## The problem
For this exercise, return only the lines in the records below from the one holding "luster in this" through the one holding "advice, diagnosis or", including both, exactly as they appear and without pictures.

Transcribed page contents
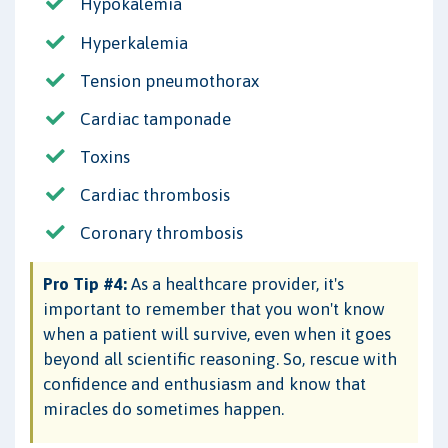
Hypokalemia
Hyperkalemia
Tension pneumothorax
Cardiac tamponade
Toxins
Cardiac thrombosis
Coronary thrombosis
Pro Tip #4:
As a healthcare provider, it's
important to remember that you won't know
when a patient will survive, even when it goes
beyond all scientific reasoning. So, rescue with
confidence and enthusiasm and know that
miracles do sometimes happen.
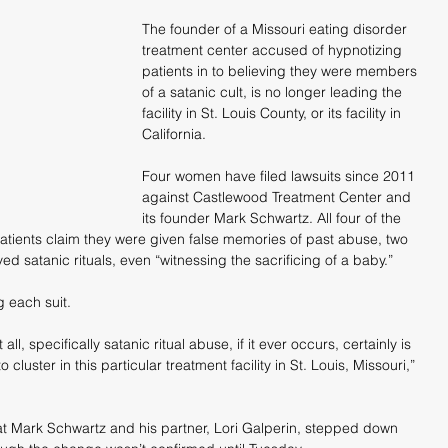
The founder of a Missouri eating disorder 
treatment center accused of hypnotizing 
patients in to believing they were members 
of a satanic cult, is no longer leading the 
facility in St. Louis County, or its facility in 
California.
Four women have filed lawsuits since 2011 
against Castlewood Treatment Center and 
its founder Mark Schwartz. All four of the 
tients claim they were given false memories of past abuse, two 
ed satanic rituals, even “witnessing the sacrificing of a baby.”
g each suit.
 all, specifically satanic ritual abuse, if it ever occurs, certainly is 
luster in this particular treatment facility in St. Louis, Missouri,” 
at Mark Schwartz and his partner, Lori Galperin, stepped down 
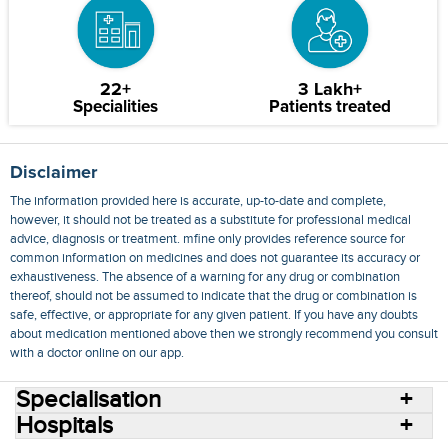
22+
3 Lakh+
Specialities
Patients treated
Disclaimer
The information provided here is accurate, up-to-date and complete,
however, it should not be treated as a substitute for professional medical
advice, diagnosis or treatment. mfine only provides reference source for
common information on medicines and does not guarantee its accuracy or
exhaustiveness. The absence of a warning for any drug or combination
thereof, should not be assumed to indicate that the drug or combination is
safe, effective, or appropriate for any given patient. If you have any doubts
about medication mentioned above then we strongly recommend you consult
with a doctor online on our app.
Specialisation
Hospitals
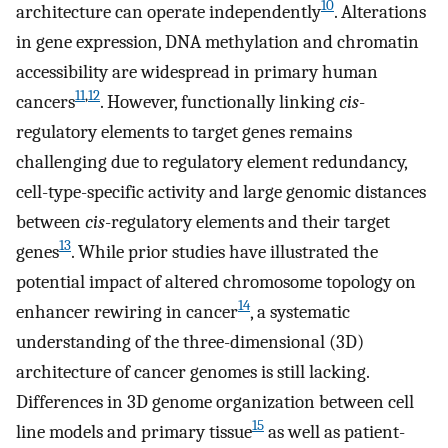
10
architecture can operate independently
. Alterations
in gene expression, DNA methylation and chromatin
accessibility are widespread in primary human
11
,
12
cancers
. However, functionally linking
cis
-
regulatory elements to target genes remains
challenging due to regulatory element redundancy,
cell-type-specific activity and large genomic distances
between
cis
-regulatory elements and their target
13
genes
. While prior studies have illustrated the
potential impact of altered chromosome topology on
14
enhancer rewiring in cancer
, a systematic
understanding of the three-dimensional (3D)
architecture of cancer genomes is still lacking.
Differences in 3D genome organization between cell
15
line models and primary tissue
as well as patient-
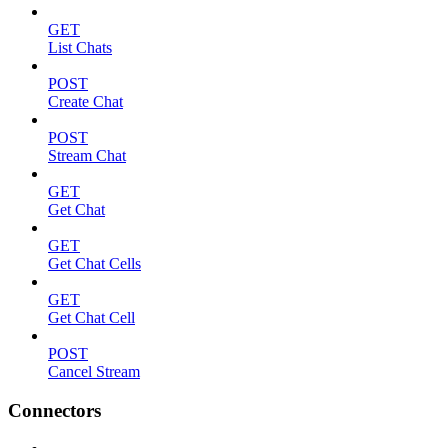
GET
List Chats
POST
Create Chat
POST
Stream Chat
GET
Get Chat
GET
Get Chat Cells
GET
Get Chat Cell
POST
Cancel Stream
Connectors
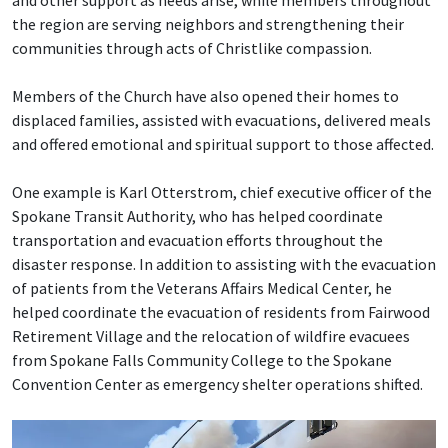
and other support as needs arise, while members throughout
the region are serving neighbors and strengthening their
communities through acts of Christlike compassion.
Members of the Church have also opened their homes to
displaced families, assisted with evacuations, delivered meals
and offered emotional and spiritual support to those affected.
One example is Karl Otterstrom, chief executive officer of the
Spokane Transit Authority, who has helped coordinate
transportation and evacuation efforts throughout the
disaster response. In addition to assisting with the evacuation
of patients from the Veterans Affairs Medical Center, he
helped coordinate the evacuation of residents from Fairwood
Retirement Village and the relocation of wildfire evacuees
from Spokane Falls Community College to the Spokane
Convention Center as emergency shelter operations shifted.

## Solution for this problem
luster in this particular treatment facility in St. Louis, Missouri,” 
at Mark Schwartz and his partner, Lori Galperin, stepped down 
22+
3 Lakh+
Specialities
Patients treated
Disclaimer
The information provided here is accurate, up-to-date and complete,
however, it should not be treated as a substitute for professional medical
advice, diagnosis or treatment. mfine only provides reference source for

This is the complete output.